WORKING DATA START

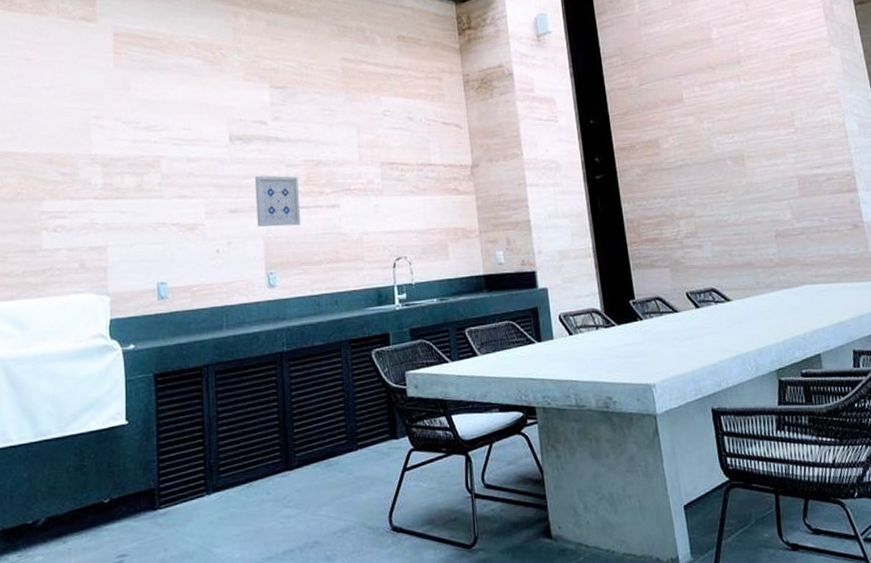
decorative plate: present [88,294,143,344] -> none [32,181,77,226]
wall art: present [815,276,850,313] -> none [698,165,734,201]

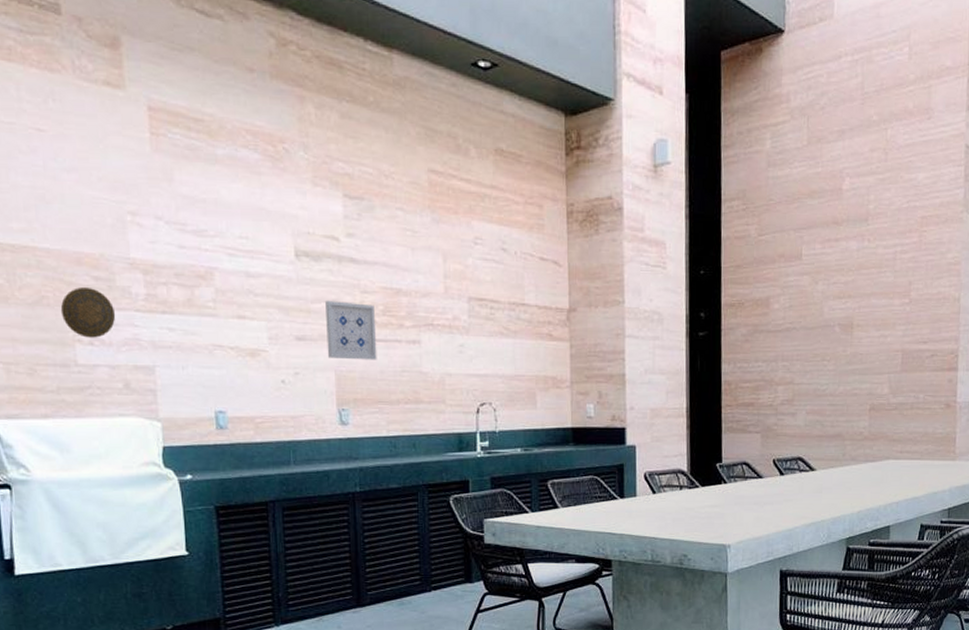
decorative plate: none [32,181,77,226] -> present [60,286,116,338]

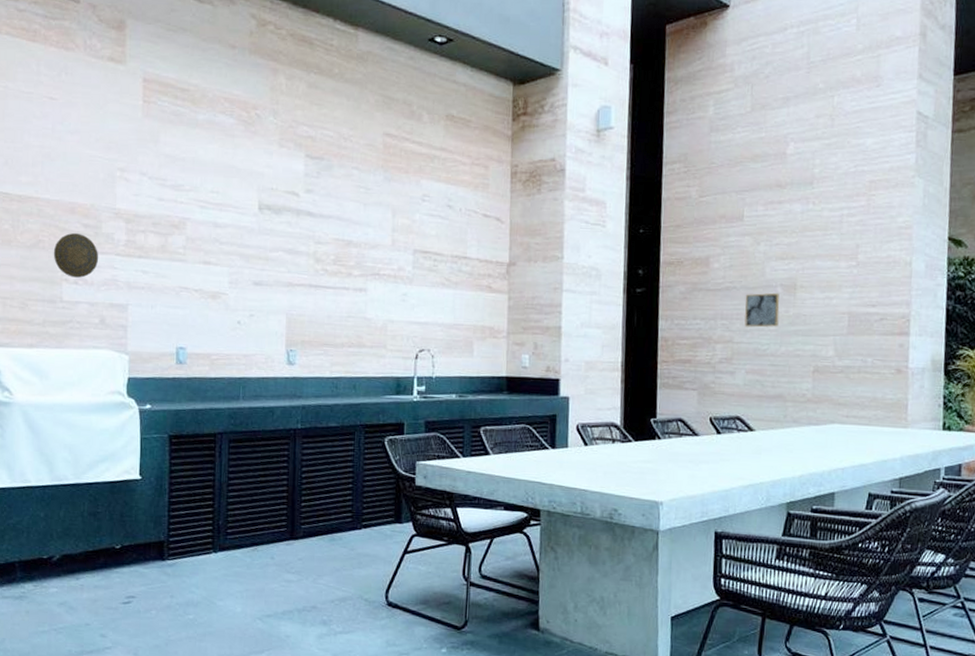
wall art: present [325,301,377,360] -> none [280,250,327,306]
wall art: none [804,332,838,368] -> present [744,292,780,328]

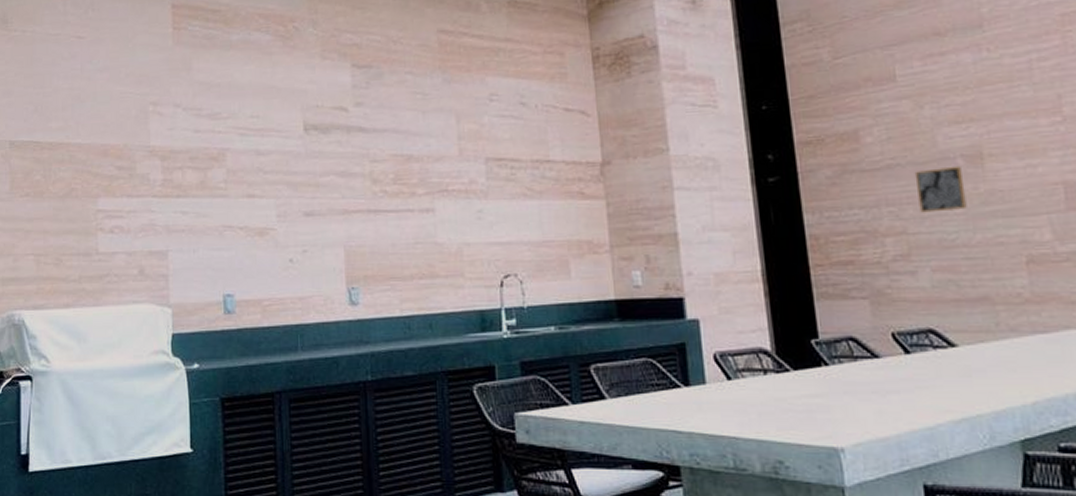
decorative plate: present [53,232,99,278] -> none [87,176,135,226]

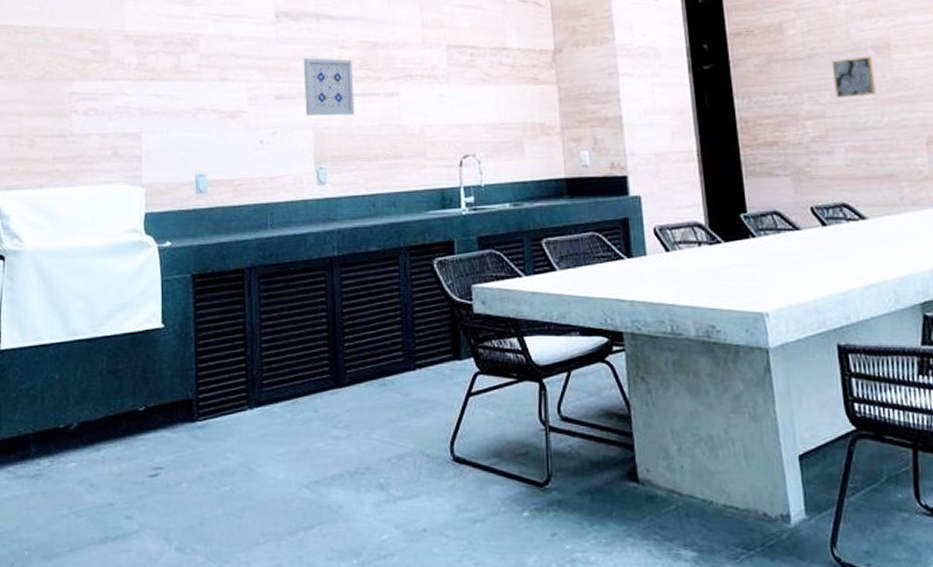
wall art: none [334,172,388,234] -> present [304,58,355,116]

WORKING DATA END
WORKING DATA START

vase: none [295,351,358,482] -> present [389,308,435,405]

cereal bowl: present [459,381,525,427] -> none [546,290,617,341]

WORKING DATA END
WORKING DATA START

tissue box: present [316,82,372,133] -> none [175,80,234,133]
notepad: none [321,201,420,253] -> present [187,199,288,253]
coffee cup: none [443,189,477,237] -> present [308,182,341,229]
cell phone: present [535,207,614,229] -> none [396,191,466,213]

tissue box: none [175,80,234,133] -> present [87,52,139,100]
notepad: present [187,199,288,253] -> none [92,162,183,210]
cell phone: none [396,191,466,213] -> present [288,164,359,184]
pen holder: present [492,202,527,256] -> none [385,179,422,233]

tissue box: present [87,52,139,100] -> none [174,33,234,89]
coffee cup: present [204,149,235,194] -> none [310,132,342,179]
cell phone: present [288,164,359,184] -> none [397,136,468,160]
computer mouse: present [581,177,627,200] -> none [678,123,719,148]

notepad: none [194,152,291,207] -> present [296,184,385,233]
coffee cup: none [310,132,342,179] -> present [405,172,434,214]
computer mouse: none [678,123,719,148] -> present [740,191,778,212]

WORKING DATA END

» EXERCISE DIRECTIONS
In the records above, find the line with "decorative plate: present [88,294,143,344]" and the line with "wall art: none [334,172,388,234]"; please transcribe exactly those two lines and all lines between them, omitting any picture.

» PROBLEM SOLUTION
decorative plate: present [88,294,143,344] -> none [32,181,77,226]
wall art: present [815,276,850,313] -> none [698,165,734,201]

decorative plate: none [32,181,77,226] -> present [60,286,116,338]

wall art: present [325,301,377,360] -> none [280,250,327,306]
wall art: none [804,332,838,368] -> present [744,292,780,328]

decorative plate: present [53,232,99,278] -> none [87,176,135,226]

wall art: none [334,172,388,234] -> present [304,58,355,116]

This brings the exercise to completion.